Apenas três fotos eram coloridas, de um total de mais de cem imagens expostas naquela sala 21, do Centro Cultural Borges, em Buenos Aires. Com jeito de amadoras como as minhas, essas três fotos retratavam ele mesmo, o autor das demais: Alberto Díaz Guitiérrez, assumido Korda por vontade própria. Ali estava um senhor sem notas de glamour, roupas gastas, chapéu negro, barba grisalha. Cantava na companhia de um igual, responsável pelo bandoneon, e dançava tango com uma moça. Não havia público. Era uma rua portenha qualquer. Uma rua gasta, com casas gastas. O cubano nascido em 14 de setembro de 1928 faleceu em Paris, dia 25 de maio de 2001, e dele eu só sabia ter sido responsável pelo retrato mais reproduzido de um altivo Che Guevara. Um retrato apenas era minha referência, mas era o bastante para que eu me interessasse em conhecer mais sobre ele e sua obra.

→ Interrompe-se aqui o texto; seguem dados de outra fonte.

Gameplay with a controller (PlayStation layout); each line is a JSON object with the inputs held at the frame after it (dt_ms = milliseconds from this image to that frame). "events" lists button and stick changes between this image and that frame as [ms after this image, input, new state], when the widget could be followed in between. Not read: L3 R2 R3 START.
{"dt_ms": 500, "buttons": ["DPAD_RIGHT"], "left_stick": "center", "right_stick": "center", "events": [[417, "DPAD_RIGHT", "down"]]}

Comecei o baile pelo salão me detendo na série Pasión Con La Moda. Belas as fotos das mulheres. Todas desconhecidas pra mim. O único click onde se via sorrisos era o de duas garotas em São Paulo. Nilda Rios de pronto me fez lembrar alguém, possivelmente Marilyn Monroe. Julia En Bicicleta quase me fez ter certeza de que era Evita, em seus tempos de jovem revolucionária, cabelos marcados por um lenço e as pernas cobertas por um saia monocromática. Marujita Cabrera? Nossa, poderia jurar que era a Liz Taylor, em seus tempos de Cleópatra. Não tenho idéia se esse deja vu era propósito do autor.
Pasión por La Revolución é o tema que mais abarca fotografias na exposição “Korda. Pasión e Imagen”. Ora multidões, ora retratos, e uma crucial, a que o autor aponta como a razão de passar a se dedicar exclusivamente a registrar a revolução que pretendia acabar com as desigualdades. A criança de pé não esboçava sorriso, o rosto estava sujo e o olhava com uma expressão que me incomodou, doeu. O vestido também era sujo, sujo e curto. Nos braços a sua bebê, um pedaço de madeira. Foi aquilo que o tomou. E temos um retrato apenas como divisor de águas para aquele homem.
Fidel Castro acolheu Korda e deu a ele oportunidade de registros magistrais ao seu lado. De campesinos, de viagens e de reuniões com milicianos, com autoridades do mundo inteiro, com intelectuais e escritores afins à revolução. Neruda, Sarte, Gabo, Mao, Simone de Beauvoir, Nikita Kruchev, Raul Castro e, obviamente, Che, que ganhou uma série na exposição: El Che Guevara, pasión pura.
Segui por Ritos Afro-Cubanos, Premios Nobel e Pasión por los Fondos Marinos. Abrasivos.
As três únicas fotos coloridas eram seguidas por uma carta de Diana, filha de Korda. Ela declara seu amor pelo pai e pergunta à Violeta Parra para quem ela escreveu a música Gracias a la Vida, “porque um cubano a levou muito a sério”.
De onde saiu o apelido Korda? Do sobrenome dos irmãos Alexander e Zoltan Korda, que tinham seus filmes exibidos em Cuba nos anos 50. Além do mais, é bastante parecido a Kodak, que foi a marca por excelência de produtos fotográficos por muitos anos. Alberto conhecia o suficiente de marketing e publicidade para assim justificar seu nome artístico.
E tudo a partir de uma foto, de um retrato apenas. Gracias a la vida.
29/08/2015 - Uma correção: logo que publiquei este texto, tinha usado o nome acordeon para identificar o instrumento que tocava o senhor acompanhando o canto de Korda; mas um leitor argentino me alertou que no tango nunca se usa acordeón - que tem as teclas de piano como um dos seus diferenciais do bandoneón, este sim utilizado no tango e que tem uma espécie de botões no lugar das teclas. Muito legal tentar expressar em forma textual minhas percepções e poder interagir com leitores generosos. Sigo na aprendizagem.